As his nearly decade-long tenure as chancellor comes to a close, Chancellor Patrick Gallagher said he admits there have been many mistakes, but he hopes each mistake serves as a “teachable moment” and that the Pitt community continues to “learn” from them. 

“I’m sure that we have made mistakes, any human organization will,” Gallagher said. “I hope I was humble enough to own those mistakes when we made them. The ones that you tend to regret the most were the ones that happened that you were blind to because those were causing problems, or causing pain or hurt in ways that you didn’t understand.”

Reflecting on the numerous protests during the year

During the past academic year there have been a number of protests on campus, including the protest against sexual assault, the die-in, faculty union protests and the protests against anti-trans speakers

Galllagher noted that the presence of protests on campus is a sign of students exercising their rights and said he views the protests as a way for students to provide “input” to the University and gives students “a sense of having agency.” 

“So I think we all want to learn about how we participate in a time when protests are going to be more common,” Gallagher said. “Every right and privilege comes with a responsibility, so what are our responsibilities to do it correctly and to look after each other? I think there’s some teachable moments here that I hope the university will embrace, but we absolutely should always welcome and protect and defend our ability to speak and express ourselves.”

Gallagher did express concerns about speech, including protests, that fall into the category of being “confrontational,” such as those that focus more on “shutting down somebody else’s rights to free speech.” 

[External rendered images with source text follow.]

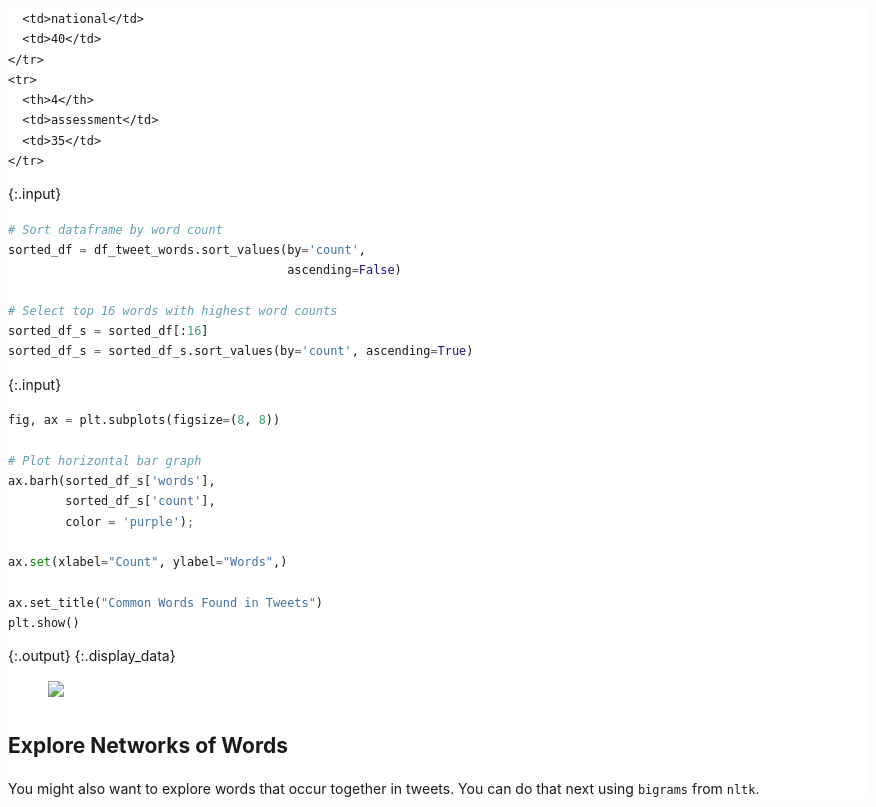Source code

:       <td>national</td>
      <td>40</td>
    </tr>
    <tr>
      <th>4</th>
      <td>assessment</td>
      <td>35</td>
    </tr>
  </tbody>
</table>
</div>





{:.input}
```python
# Sort dataframe by word count
sorted_df = df_tweet_words.sort_values(by='count',
                                       ascending=False)

# Select top 16 words with highest word counts
sorted_df_s = sorted_df[:16]
sorted_df_s = sorted_df_s.sort_values(by='count', ascending=True)
```

{:.input}
```python
fig, ax = plt.subplots(figsize=(8, 8))

# Plot horizontal bar graph
ax.barh(sorted_df_s['words'], 
        sorted_df_s['count'], 
        color = 'purple');

ax.set(xlabel="Count", ylabel="Words",)

ax.set_title("Common Words Found in Tweets")
plt.show()
```

{:.output}
{:.display_data}

<figure>

<img src = "{{ site.url }}//images/courses/earth-analytics-python/12-api/twitter-api/2018-02-05-twitter-03-word-frequency-analysis_50_0.png">

</figure>




## Explore Networks of Words

You might also want to explore words that occur together in tweets. You can do that next using `bigrams` from `nltk`.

“It shouldn’t be the case that one viewpoint can out-shout or outmaneuver or cancel the other,” Gallagher said. “And that has been of concern to me that some have defined the success of these efforts in that context, rather than expressing a point of view and seeking support for that point of view.”

Gallagher said in some cases, he believes the demands from some protests have been met, and in other cases there are still “long-standing issues” — like the protest against sexual assaults on campus — that are still being worked on.

“I will tell you that not every demand and list is compatible with every other demand list. So I’m sure in the end, coming up with a reasonable agenda that we work on, somebody may feel that it’s not entirely responsive to what they want and they continue to raise that with us.”

Gallagher added he expects a continued list of demands from the Pitt community, stating “candidly, we haven’t done enough.”

Gallagher also attributed some of the recent rise in protests and frustrations from the student body to the previous years during the COVID-19 pandemic, where students weren’t as aware of what was being done by the University for certain issues. 

“I think a lot of the awareness and momentum we had around some of these efforts was lost,” Gallagher said. “So part of what happened I think, is a kind of a ‘hey, you know, this problem is still there,’ and a lot of our students haven’t shown up on campus since we last were focused on this, and they simply don’t know what’s happening.”

For Gallagher, there is a positive side, stating the exercise of free speech is supported and is helping to improve Pitt, even if it takes time to remedy the issues. 

“I will say, you have to look at this with the positive side, these protests and these demands, and all about making Pitt better,” Gallagher said. “It was about improving and that’s a great thing, and I wish we could snap our fingers and sort of instantly gratify all of these concerns, but sometimes, it’s harder than that.”

Thoughts on the New Chancellor

Gallagher said incoming chancellor Joan Gabel is a “seasoned university president” and will be familiar with dealing with many of the issues Pitt faces using her experience in Minnesota.

“I think, where I can be most helpful to her is not telling her what to do, but sharing with her some of the things that have been specifically related to Pitt where her experience in Minnesota may not be as helpful. Or where there are things underway that I think are important, and that I hope continue to get support under the leadership.”

Gallagher said he is “supportive” of the announced salary of incoming Chancellor Gabel, whose salary will be a 36% increase from Gallagher’s salary. Gallagher also added he believed the University treated him “more than fairly,” and he never asked for a raise. 

“I think the university did the right thing, by looking at the market, if you want to attract a great person here you want to be competitive, and I think that’s where that comes from,” Gallagher said. “And I think they did that when they hired me nine years ago and they did it now when they hired Joan Gabel.”

Advice for the future

Gallagher said his proudest moment during his tenure has been watching the Pitt community come together when facing the “unknown.”

“In the end, it might have been a bit rocky at the beginning on a certain issue, there might have been a lot of protesting and demands, but in the end, you know, we get together and we solve it and that’s been the magic.”

Gallagher’s final parting advice for Pitt students — following your values. 

“When you’re dealing with something that has no playbook, doing it for the right reasons is the only way you’re going to get to the right answer,” Gallagher said.